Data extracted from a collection

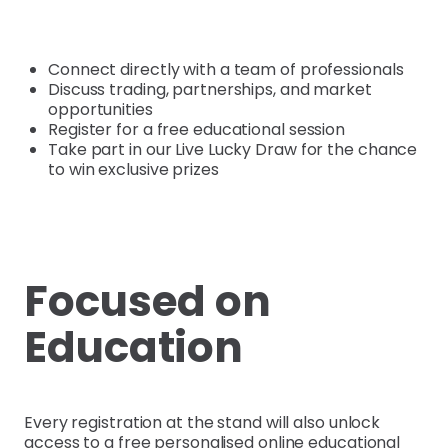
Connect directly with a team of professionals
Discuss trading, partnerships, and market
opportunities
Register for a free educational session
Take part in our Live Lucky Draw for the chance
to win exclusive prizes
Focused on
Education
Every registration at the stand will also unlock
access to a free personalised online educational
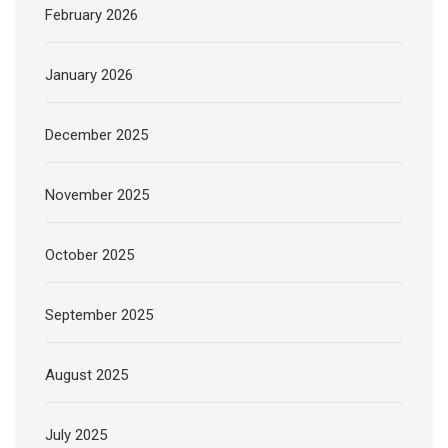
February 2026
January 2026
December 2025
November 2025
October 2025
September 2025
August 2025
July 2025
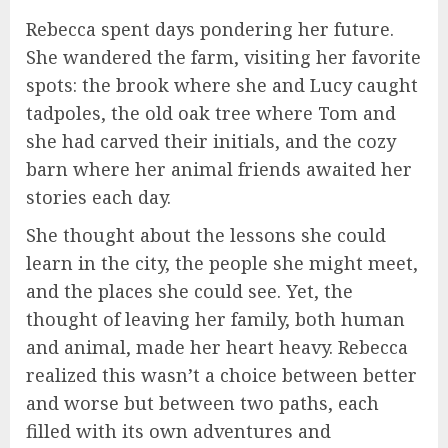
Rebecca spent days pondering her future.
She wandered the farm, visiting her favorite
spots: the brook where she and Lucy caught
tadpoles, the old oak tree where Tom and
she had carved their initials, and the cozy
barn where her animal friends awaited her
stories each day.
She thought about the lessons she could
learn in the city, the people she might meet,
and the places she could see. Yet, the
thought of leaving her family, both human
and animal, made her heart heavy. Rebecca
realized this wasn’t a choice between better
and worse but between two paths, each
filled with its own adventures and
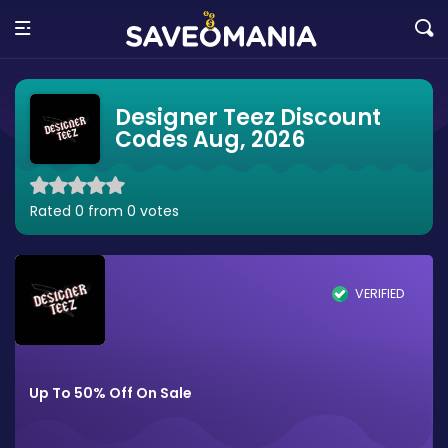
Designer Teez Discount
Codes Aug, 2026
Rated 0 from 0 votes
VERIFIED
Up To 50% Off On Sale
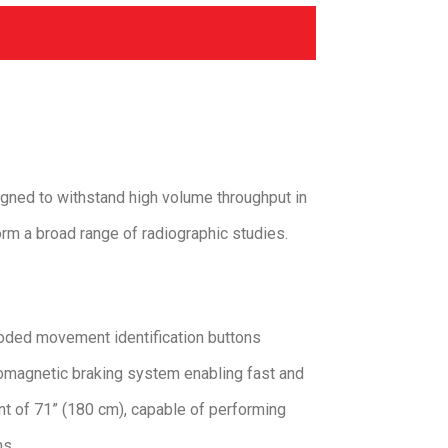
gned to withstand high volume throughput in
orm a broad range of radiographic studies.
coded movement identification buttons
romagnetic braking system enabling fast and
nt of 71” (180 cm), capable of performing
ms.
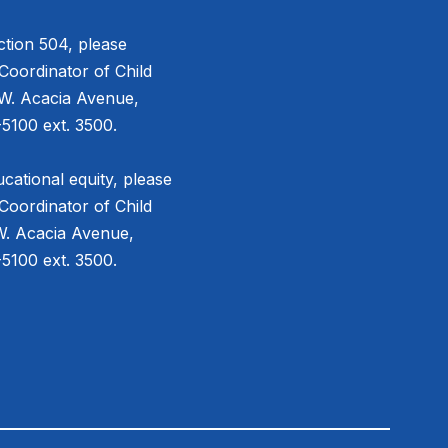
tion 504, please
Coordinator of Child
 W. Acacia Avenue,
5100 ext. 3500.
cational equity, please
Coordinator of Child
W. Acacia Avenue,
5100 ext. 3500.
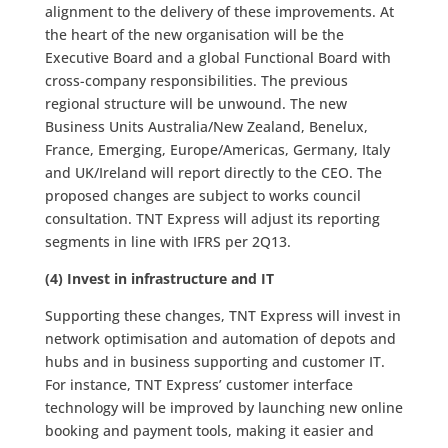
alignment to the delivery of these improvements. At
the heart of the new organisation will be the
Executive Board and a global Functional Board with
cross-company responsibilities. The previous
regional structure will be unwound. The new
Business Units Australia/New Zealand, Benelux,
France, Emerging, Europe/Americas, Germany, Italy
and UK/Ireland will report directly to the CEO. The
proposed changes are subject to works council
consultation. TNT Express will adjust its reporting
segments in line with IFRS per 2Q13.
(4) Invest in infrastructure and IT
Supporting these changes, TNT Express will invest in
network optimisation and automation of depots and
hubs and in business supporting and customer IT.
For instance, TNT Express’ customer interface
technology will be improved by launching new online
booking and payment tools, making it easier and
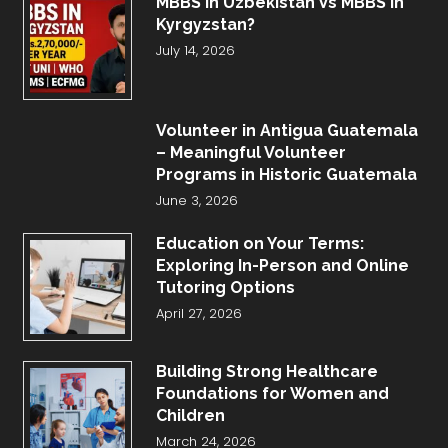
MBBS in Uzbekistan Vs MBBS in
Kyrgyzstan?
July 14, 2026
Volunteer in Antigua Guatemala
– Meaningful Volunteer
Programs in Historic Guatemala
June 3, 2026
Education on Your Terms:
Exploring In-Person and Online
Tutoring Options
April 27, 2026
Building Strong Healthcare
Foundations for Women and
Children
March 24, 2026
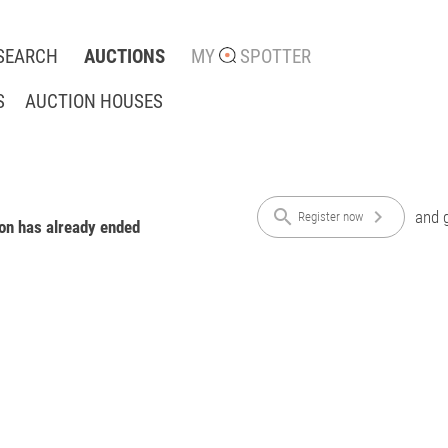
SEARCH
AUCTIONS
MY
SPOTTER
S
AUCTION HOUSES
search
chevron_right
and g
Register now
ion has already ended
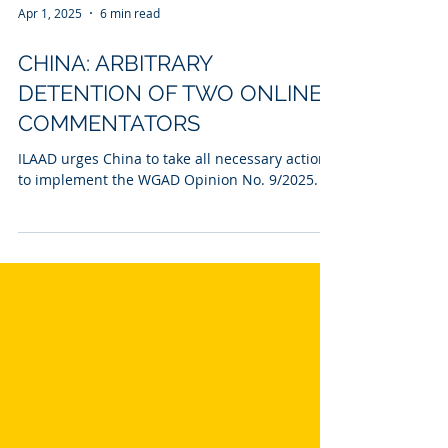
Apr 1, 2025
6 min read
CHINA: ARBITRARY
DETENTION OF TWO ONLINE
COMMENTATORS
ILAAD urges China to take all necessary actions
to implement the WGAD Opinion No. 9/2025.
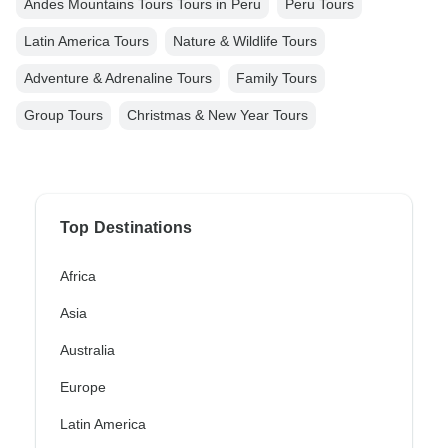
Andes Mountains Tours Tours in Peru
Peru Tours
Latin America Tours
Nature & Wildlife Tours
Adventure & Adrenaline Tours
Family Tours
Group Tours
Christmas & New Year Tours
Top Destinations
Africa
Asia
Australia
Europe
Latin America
---
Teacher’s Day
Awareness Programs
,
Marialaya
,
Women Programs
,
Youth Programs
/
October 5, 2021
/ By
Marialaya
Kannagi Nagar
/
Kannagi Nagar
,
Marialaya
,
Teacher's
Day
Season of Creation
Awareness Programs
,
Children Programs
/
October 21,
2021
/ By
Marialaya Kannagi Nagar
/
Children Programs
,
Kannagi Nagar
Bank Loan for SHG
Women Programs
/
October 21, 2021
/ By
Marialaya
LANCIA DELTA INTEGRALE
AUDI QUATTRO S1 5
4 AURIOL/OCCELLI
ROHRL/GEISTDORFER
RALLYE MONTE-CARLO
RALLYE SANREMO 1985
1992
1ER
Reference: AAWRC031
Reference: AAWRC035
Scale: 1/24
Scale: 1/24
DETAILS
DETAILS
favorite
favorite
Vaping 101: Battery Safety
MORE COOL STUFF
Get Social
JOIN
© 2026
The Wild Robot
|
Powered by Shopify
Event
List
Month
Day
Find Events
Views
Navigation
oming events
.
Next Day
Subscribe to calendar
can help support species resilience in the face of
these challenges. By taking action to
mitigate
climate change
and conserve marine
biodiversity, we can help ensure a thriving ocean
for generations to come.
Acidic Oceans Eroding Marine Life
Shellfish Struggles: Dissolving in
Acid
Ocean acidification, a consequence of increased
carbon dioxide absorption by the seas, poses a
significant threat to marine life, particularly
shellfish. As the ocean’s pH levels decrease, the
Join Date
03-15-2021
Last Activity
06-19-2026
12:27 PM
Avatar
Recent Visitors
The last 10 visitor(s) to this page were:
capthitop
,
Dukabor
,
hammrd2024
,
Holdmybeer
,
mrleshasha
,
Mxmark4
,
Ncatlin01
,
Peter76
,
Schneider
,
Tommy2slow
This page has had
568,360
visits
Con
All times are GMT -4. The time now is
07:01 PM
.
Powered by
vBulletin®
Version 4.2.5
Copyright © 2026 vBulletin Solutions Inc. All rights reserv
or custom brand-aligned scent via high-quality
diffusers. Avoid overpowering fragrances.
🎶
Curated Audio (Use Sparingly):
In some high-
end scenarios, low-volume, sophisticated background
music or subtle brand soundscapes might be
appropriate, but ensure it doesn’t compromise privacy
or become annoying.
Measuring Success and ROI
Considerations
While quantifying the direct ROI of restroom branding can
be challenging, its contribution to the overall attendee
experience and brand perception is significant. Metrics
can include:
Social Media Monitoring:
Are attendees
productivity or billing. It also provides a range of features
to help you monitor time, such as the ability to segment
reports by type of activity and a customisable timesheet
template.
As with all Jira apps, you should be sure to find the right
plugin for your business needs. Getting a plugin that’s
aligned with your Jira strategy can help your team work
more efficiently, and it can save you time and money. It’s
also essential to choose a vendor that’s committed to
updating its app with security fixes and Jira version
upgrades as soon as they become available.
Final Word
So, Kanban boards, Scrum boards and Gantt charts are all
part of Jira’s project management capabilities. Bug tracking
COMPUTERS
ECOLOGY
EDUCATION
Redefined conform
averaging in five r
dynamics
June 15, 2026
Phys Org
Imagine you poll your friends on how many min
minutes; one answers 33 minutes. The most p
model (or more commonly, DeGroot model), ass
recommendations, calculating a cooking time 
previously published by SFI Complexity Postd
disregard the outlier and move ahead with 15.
* * *
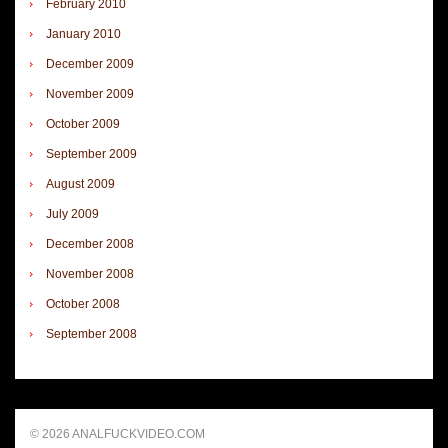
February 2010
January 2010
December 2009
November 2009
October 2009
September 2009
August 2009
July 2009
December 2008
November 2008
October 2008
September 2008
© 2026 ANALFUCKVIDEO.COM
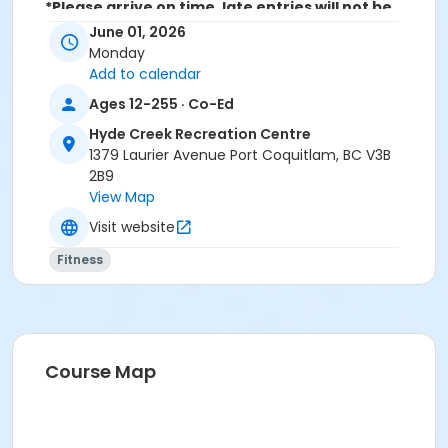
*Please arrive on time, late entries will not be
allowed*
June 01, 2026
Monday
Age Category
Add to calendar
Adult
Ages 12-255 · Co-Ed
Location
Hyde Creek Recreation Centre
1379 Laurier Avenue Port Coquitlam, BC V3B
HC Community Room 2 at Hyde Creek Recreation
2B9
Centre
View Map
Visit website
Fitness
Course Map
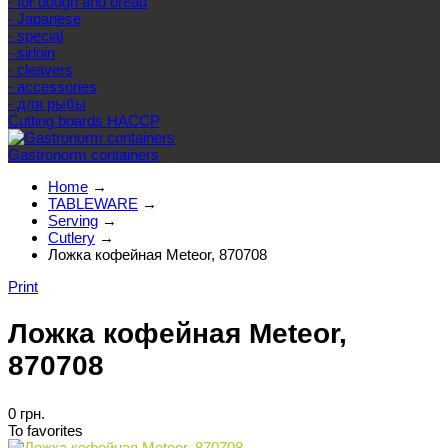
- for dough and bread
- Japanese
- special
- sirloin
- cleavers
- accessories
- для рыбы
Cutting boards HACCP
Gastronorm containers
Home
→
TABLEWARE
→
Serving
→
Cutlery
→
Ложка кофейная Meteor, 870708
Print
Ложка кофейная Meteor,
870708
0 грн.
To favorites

* **EXERCISE GOAL**
Using the data above, reproduce exactly the lines between those holding "Business Units Australia/New" and "technology will be", inclusive, and no others.

* **YOUR RESPONSE**
Business Units Australia/New Zealand, Benelux,
France, Emerging, Europe/Americas, Germany, Italy
and UK/Ireland will report directly to the CEO. The
proposed changes are subject to works council
consultation. TNT Express will adjust its reporting
segments in line with IFRS per 2Q13.
(4) Invest in infrastructure and IT
Supporting these changes, TNT Express will invest in
network optimisation and automation of depots and
hubs and in business supporting and customer IT.
For instance, TNT Express’ customer interface
technology will be improved by launching new online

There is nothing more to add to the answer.